I feel like low end-tidal volatile agent + stimulation happening at the same time are the key ingredients in the cursed recipe that causes coughing / bucking / ugly wake-ups. You've got to find a way to eliminate one of those two things, or at least separate the timing so they don't happen simultaneously, in order to have consistently smooth extubations.
The stimulation can take many forms: ETT presence (duh), surgical site pain, final sutures, the "one last bovie on the skin real quick here" maneuver, the presence of irritable airways from smoking or recent URI, doing the stuff you see in training hospitals like excessive suctioning, jaw-thrusting, screaming at the patient, etc.

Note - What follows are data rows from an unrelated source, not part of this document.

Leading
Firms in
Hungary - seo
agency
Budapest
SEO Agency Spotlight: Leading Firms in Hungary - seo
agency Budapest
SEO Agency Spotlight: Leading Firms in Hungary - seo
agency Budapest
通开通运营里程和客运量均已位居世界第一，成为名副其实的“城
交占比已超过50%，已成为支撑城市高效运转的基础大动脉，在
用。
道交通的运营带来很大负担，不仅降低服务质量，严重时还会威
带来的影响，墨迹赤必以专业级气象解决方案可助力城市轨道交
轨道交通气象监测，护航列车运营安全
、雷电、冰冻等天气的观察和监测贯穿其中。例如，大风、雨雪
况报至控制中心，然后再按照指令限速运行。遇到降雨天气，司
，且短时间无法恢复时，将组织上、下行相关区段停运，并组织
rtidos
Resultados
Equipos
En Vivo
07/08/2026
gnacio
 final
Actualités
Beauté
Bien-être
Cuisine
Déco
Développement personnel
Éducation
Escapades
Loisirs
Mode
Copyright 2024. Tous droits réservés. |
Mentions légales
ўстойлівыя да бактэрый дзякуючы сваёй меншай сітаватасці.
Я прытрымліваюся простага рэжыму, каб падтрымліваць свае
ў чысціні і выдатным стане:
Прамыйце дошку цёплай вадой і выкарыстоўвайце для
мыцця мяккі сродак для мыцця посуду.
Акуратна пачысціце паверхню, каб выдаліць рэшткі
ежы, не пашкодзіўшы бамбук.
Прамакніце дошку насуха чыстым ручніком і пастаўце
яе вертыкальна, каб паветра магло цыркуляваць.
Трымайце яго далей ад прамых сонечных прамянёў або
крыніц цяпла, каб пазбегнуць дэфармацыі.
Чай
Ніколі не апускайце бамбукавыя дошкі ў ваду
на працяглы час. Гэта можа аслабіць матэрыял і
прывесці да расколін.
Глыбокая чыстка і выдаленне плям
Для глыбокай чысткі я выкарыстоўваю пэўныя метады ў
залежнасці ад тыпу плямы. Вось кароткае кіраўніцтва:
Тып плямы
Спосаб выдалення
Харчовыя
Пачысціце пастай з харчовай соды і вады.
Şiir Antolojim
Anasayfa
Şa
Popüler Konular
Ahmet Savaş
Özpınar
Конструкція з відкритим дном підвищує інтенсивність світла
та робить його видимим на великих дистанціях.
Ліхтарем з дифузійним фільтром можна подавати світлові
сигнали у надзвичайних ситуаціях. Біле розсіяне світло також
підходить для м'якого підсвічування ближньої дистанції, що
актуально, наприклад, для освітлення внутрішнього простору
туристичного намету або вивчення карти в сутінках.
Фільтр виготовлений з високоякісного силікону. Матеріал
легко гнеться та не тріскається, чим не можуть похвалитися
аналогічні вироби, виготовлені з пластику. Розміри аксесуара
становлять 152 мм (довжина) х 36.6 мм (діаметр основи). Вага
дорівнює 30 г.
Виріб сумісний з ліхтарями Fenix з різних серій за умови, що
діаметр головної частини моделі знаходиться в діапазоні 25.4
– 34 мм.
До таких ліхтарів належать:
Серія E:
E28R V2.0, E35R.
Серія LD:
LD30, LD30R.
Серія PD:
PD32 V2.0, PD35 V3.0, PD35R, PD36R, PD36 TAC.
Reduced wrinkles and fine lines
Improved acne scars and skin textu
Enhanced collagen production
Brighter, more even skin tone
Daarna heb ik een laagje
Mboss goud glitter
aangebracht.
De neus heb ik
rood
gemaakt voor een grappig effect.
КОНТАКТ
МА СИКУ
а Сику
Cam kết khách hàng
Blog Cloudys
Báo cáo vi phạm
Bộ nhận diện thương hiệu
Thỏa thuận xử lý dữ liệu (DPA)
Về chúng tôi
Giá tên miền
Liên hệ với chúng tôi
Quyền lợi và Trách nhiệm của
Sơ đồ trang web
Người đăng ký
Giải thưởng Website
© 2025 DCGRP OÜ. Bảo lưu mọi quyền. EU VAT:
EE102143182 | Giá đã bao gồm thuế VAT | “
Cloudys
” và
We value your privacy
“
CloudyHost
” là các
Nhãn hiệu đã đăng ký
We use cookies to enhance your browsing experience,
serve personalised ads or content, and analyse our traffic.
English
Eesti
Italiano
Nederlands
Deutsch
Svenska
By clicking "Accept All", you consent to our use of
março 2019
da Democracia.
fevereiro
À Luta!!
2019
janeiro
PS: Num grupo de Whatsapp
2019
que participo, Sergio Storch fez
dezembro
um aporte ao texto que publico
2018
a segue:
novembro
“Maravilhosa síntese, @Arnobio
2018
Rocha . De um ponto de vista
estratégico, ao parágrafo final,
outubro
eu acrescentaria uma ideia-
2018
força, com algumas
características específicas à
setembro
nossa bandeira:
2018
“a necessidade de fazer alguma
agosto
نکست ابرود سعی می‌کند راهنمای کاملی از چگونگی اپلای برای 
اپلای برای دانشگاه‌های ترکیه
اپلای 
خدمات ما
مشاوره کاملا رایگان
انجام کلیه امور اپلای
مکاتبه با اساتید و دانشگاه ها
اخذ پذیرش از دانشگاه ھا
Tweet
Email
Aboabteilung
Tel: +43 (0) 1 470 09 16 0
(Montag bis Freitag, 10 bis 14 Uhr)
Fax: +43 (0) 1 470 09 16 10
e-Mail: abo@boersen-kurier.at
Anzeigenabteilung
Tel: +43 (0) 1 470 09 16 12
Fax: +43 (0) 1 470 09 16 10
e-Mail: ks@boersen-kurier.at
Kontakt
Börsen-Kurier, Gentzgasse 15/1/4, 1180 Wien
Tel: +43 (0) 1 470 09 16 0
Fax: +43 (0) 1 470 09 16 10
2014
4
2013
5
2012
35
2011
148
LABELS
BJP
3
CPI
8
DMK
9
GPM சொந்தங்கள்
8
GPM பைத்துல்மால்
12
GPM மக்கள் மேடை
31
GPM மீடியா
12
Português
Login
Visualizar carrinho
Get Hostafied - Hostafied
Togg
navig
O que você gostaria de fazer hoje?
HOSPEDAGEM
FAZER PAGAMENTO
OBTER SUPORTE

The low end-tidal volatile agent represents a lightly anesthetized mind that's primed to "freak out" at any of the above stimulants. I think there's something particularly irritating about volatile agents that prime a patient for an irritable wake-up, as opposed to emergence from TIVA, for example.
So your choices:
Option A: Let the patient emerge from inhalational general anesthesia land with the ETT still in place, but you've got to come up with some way to cover up the stimulation(s) mentioned above during this phase. Generously titrated narcotic is probably the most reliable way, along with a good regional block when applicable.
Option B: Let the patient emerge from deep inhalational anesthesia, but remove all stimulation prior to them becoming "light". Deep extubate, don't aggressively move the patient, don't suction unnecessarily, don't have loud music blasting, etc. That way you've uncoupled the temporal relationship between the lightly anesthetized mind stage and the stimulators.
Option C: Get the volatile agent nearly completely off prior to extubation, but you have to find something else to anesthetize the brain during this period as a "bridge". Propofol, precedex, nitrous oxide can all be helpful here. This may seem similar to option A, but I think there's an important distinction in philosophy here in that you are technically maintaining a deep plane of anesthesia (as opposed to just cranking up the analgesia). Deep is a state of mind, not an end-tidal sevoflurane number.
I do primarily pediatrics, and the culture and skill-set of our PACU nurses makes Option B very safe and common for most routine cases. This is a traditional deep extubation and is what I do most of the time. I'll usually bolus 1mg/kg propofol right before extubation just to make sure they are truly deep.
For patients I don't feel comfortable extubating on 1.2+ MAC sevoflurane I'll usually do a combination of options A and B. My go-to in these cases is to get the gas off EARLY and essentially convert over to a TIVA with propofol + narcotic for the final 20-30 minutes of the case. As long as the patient's spontaneous ventilation is adequate, the EtSevo is <0.3, and preferably there's some rudimentary signs of airway protective reflex like swallowing, that's all I need to see to be comfortable extubating assuming easy airway on induction.
But it is true that unless you are deep extubating, you can't win them all, especially in smokers or those with reactive airways from intrinsic disease or inflammed tissues from recent URI.